── TASK INPUTS ──
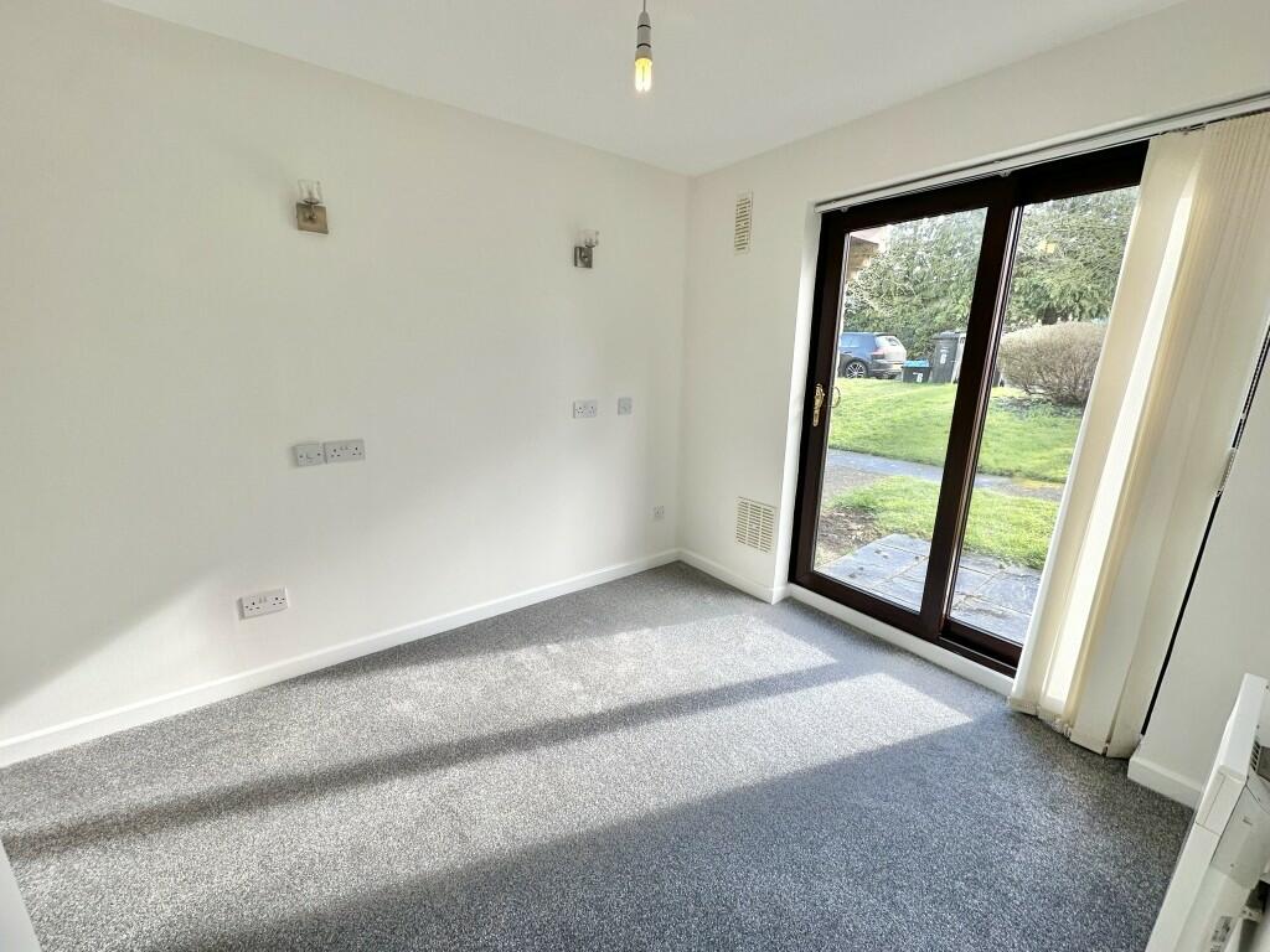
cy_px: 476
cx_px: 635
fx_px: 514
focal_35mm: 14
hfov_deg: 102.1
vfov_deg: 85.7
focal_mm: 2.22
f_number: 2.2
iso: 50
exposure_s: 1/100
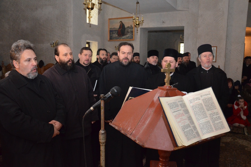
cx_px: 126
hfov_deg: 59.5
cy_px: 84
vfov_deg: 41.7
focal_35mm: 32
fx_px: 220
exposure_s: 1/60
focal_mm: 21
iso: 3200
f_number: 4
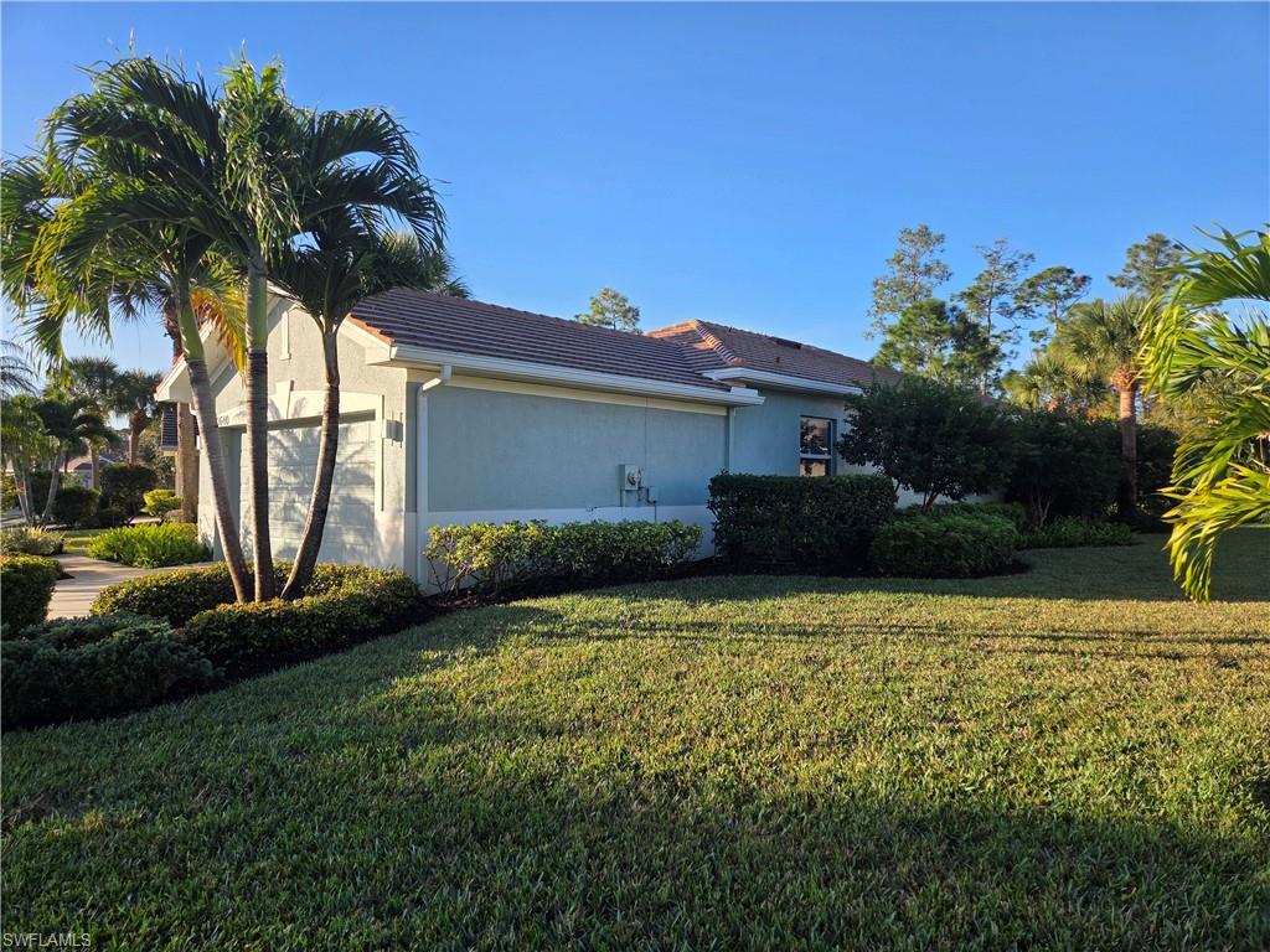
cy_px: 476
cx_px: 635
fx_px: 844
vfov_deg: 58.9
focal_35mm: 23
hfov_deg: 73.9
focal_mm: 5.4
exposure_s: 1/2082
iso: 80
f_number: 1.8
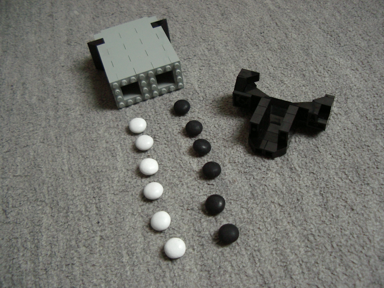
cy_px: 144
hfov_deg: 49.0
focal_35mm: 38
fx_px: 422
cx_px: 192
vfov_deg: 37.7
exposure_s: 1/20
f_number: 2.6
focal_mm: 5.8
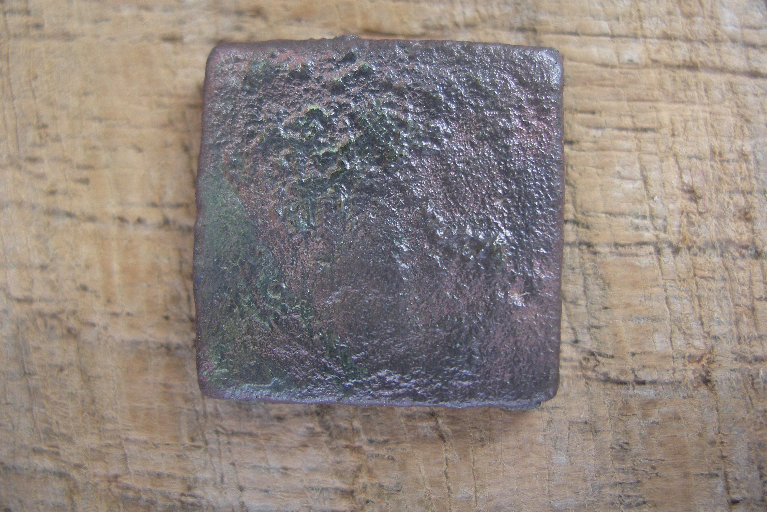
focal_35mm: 39
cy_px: 243
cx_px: 388
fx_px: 831
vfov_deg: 34.2
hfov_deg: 49.5
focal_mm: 7.8
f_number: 2.8
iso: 100
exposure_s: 1/40
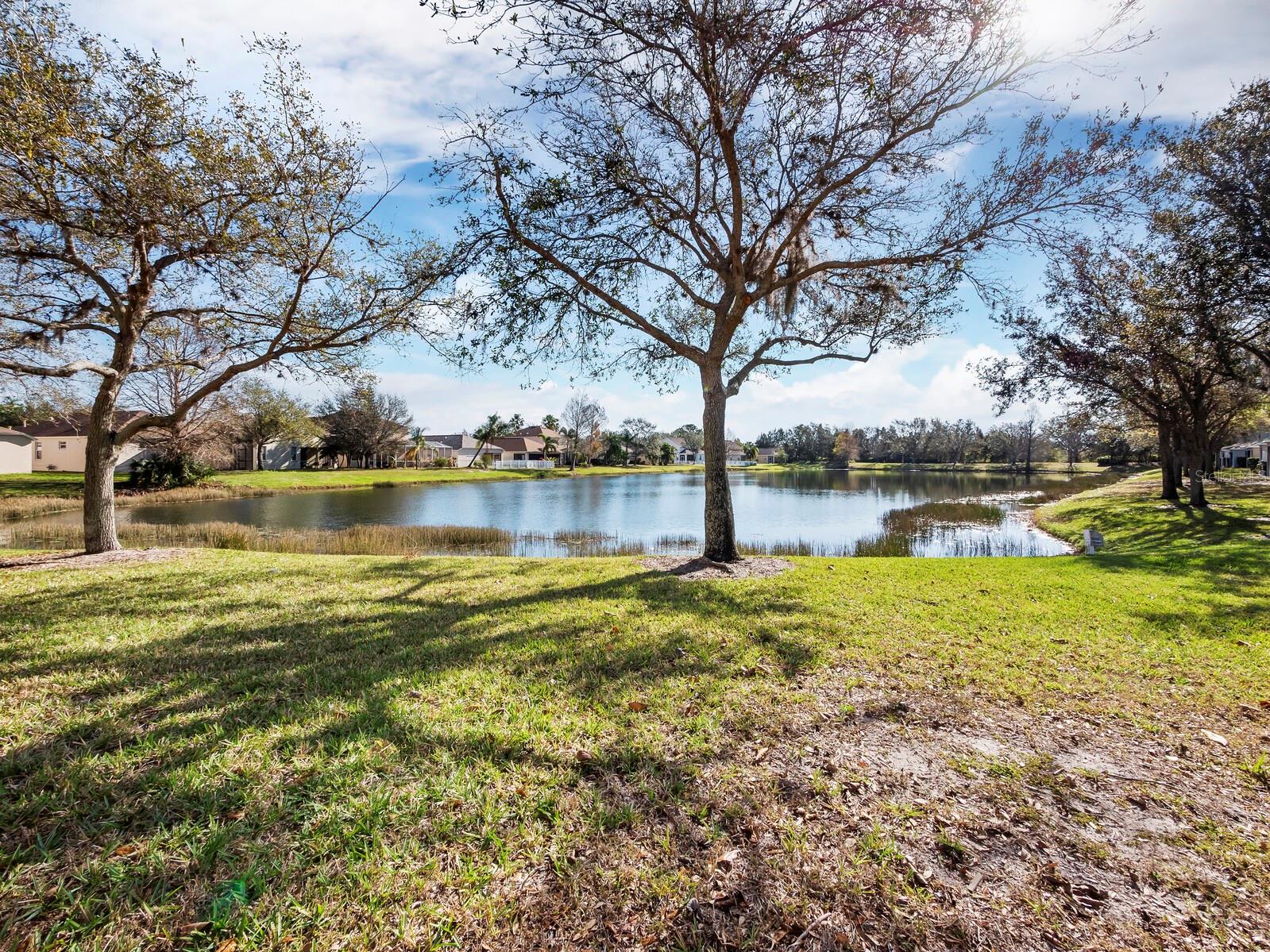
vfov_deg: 85.7
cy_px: 476
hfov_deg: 102.1
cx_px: 635
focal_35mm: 14
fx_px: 514
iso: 400
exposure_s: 1/125
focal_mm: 7
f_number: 10
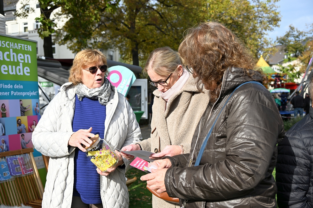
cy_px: 104
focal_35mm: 40
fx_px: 348
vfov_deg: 33.4
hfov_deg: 48.5
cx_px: 156
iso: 100
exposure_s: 1/400
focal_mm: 40
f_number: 5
───
**WHAT THE TASK REQUIRES**
Reproduce the preceding material exactly, skipping pictures.

**ANSWER TO THIS TASK**
cy_px: 476
cx_px: 635
fx_px: 514
focal_35mm: 14
hfov_deg: 102.1
vfov_deg: 85.7
focal_mm: 2.22
f_number: 2.2
iso: 50
exposure_s: 1/100
cx_px: 126
hfov_deg: 59.5
cy_px: 84
vfov_deg: 41.7
focal_35mm: 32
fx_px: 220
exposure_s: 1/60
focal_mm: 21
iso: 3200
f_number: 4
cy_px: 476
cx_px: 635
fx_px: 844
vfov_deg: 58.9
focal_35mm: 23
hfov_deg: 73.9
focal_mm: 5.4
exposure_s: 1/2082
iso: 80
f_number: 1.8
cy_px: 144
hfov_deg: 49.0
focal_35mm: 38
fx_px: 422
cx_px: 192
vfov_deg: 37.7
exposure_s: 1/20
f_number: 2.6
focal_mm: 5.8
focal_35mm: 39
cy_px: 243
cx_px: 388
fx_px: 831
vfov_deg: 34.2
hfov_deg: 49.5
focal_mm: 7.8
f_number: 2.8
iso: 100
exposure_s: 1/40
vfov_deg: 85.7
cy_px: 476
hfov_deg: 102.1
cx_px: 635
focal_35mm: 14
fx_px: 514
iso: 400
exposure_s: 1/125
focal_mm: 7
f_number: 10
cy_px: 104
focal_35mm: 40
fx_px: 348
vfov_deg: 33.4
hfov_deg: 48.5
cx_px: 156
iso: 100
exposure_s: 1/400
focal_mm: 40
f_number: 5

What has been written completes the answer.